Not reading the full conversation. Three times, the agent only read the first few messages and missed recent replies. The reviewer had to say “read the full thread” before the agent noticed there were 50+ posts.

Wrong instructions. Twice, the agent cited settings menu paths that didn’t match the actual product. It was pulling paths from memory instead of checking the docs. The prompt already said “never invent UI paths” but the agent did it anyway.

And the one success? A short reply that acknowledged a bug report without overexplaining. The agent CAN be concise. It just defaults to verbose.

The prompt changes

Five small edits. Here’s a couple examples.

The conciseness rule went from “First draft replies should be 2-3 sentences” to something more specific:

First draft replies should be 2-4 sentences max. Don’t restate the user’s problem back to them. Don’t explain your reasoning. Lead with the single most likely fix.

It added a rule about workaround quality:

Only suggest workarounds confirmed in solved threads, official docs, or clear evidence. Never suggest workarounds from loosely-related threads.

And the “don’t invent UI paths” rule got teeth:

Never cite specific setting names or menu locations from memory - always fetch the relevant docs page to verify before including them.

Each change was small. Each traced to multiple failures. The improver also checked that none of the changes would conflict with what was already working.

Why this works

The reason this beats manual prompt tuning: you’re not guessing. You have real failures with real reviewer comments telling you exactly what went wrong. When you review drafts one at a time, you might not notice that verbosity accounts for half your failures. The improver sees all of them at once and spots the patterns.
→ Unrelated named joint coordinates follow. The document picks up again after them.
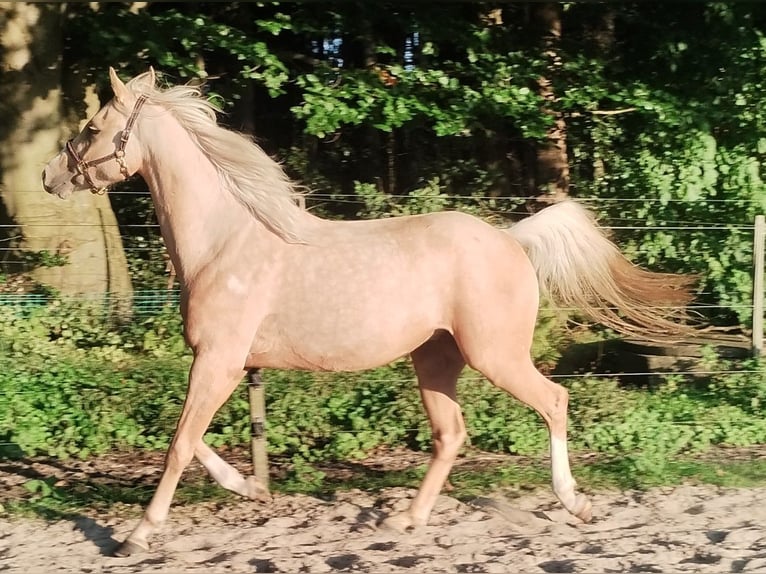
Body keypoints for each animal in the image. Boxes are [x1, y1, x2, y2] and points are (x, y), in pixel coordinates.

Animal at [42, 68, 696, 560]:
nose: (50, 176)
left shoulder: (219, 362)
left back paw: (573, 502)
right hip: (436, 360)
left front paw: (135, 536)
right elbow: (192, 439)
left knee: (554, 402)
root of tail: (512, 239)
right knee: (450, 434)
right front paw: (250, 488)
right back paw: (404, 521)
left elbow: (179, 443)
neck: (223, 242)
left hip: (495, 355)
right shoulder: (221, 364)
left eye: (93, 126)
It’s also conservative by design. The improver only touches what’s broken. This matters because prompt changes are fragile. A big rewrite can fix one problem and create three new ones.

How to build your own

You need tracing, so the agent’s inputs and outputs are recorded somewhere. I use LangSmith, but LangFuse, Braintrust, or honestly even a spreadsheet works if you’re scrappy. The point is you need a record of what happened.

You need scoring. Someone marks each output as good or bad. A thumbs up/down button is enough. Comments are gold but not required. If human review doesn’t scale, you could use an LLM-as-judge to auto-score, but human feedback is more reliable.
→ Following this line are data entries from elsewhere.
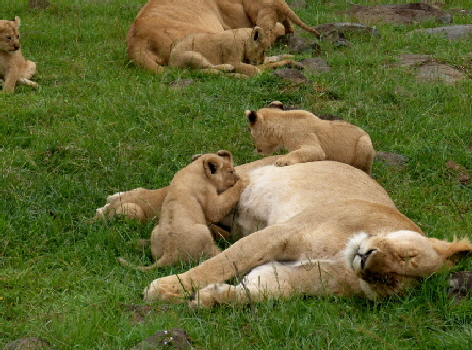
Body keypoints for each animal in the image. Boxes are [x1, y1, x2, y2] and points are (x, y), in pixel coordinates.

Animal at [94, 159, 470, 306]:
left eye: (388, 281)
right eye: (407, 256)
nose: (367, 259)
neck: (342, 257)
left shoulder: (301, 279)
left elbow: (260, 289)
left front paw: (211, 298)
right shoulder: (283, 232)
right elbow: (220, 264)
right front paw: (165, 288)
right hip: (249, 173)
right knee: (174, 188)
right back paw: (118, 207)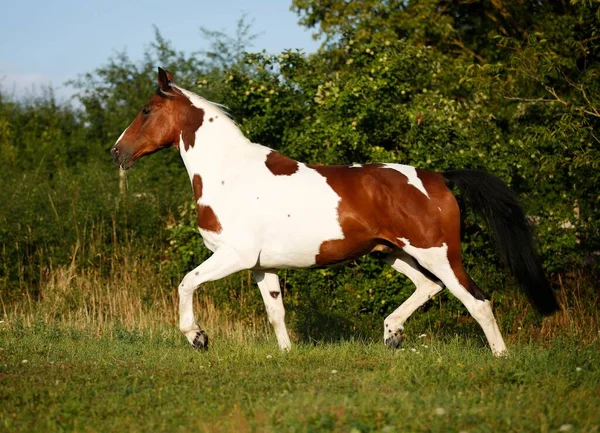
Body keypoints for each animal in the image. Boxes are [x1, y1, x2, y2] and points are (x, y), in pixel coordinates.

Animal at [110, 66, 560, 354]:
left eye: (146, 111)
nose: (117, 152)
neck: (229, 174)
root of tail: (438, 177)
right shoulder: (261, 266)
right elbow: (275, 312)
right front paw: (287, 355)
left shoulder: (233, 256)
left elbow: (187, 283)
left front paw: (198, 338)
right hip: (394, 253)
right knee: (428, 288)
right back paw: (392, 334)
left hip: (438, 253)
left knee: (477, 301)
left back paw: (500, 357)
And you need the improver itself. It’s a prompt that knows how to fetch traces, categorize failures, read the current prompt, and propose edits. I wrote mine as a reusable skill I can run whenever. The workflow is what matters, not the specific tools.

Took me about a day to set up. Most of that was the scoring UI. The improver skill was maybe an hour.

Where this goes

Right now I run the improver manually when I feel like it. But there’s no reason it couldn’t run automatically, say weekly, and surface proposed changes for review.
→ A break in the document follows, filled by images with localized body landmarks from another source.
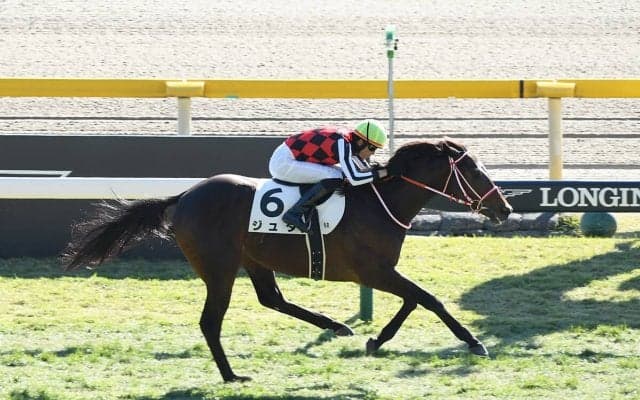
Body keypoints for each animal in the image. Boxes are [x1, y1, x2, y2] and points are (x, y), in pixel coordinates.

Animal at [63, 138, 513, 382]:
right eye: (475, 171)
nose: (504, 208)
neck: (380, 201)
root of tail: (184, 196)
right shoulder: (372, 269)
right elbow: (427, 299)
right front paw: (474, 342)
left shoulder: (380, 271)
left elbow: (412, 300)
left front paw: (375, 339)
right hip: (219, 267)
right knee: (211, 321)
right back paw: (231, 375)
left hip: (253, 258)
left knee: (272, 299)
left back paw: (334, 326)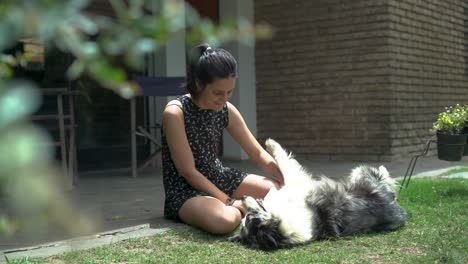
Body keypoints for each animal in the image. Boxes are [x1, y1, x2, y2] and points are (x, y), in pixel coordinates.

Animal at [229, 139, 406, 251]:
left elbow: (283, 164)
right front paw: (271, 144)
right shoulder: (297, 183)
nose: (242, 198)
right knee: (379, 174)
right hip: (363, 174)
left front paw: (269, 143)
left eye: (248, 215)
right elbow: (284, 162)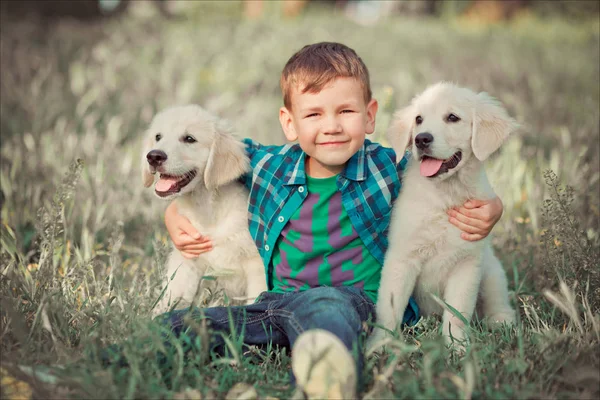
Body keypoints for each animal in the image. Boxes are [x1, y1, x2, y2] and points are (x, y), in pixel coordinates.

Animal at [142, 104, 266, 316]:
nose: (154, 156)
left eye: (189, 139)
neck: (208, 210)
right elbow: (173, 296)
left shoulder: (256, 265)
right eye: (158, 136)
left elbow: (257, 297)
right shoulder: (187, 261)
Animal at [376, 82, 516, 346]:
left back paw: (502, 321)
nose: (421, 139)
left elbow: (457, 312)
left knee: (497, 299)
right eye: (418, 119)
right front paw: (381, 344)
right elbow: (389, 309)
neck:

You could even chain it. The improver proposes changes, a reviewer approves them, they get applied. The support agent gets better every week without anyone manually reading through traces.

I don’t think we’re at fully autonomous self-improving agents yet. The human reviewer still matters. But we’re getting closer to a world where you set up the loop and the system improves on its own, with a human just approving the changes.

If you’re running any kind of agent in production, try this. Build an agent that reviews your other agent’s failures. You’ll be surprised what it finds.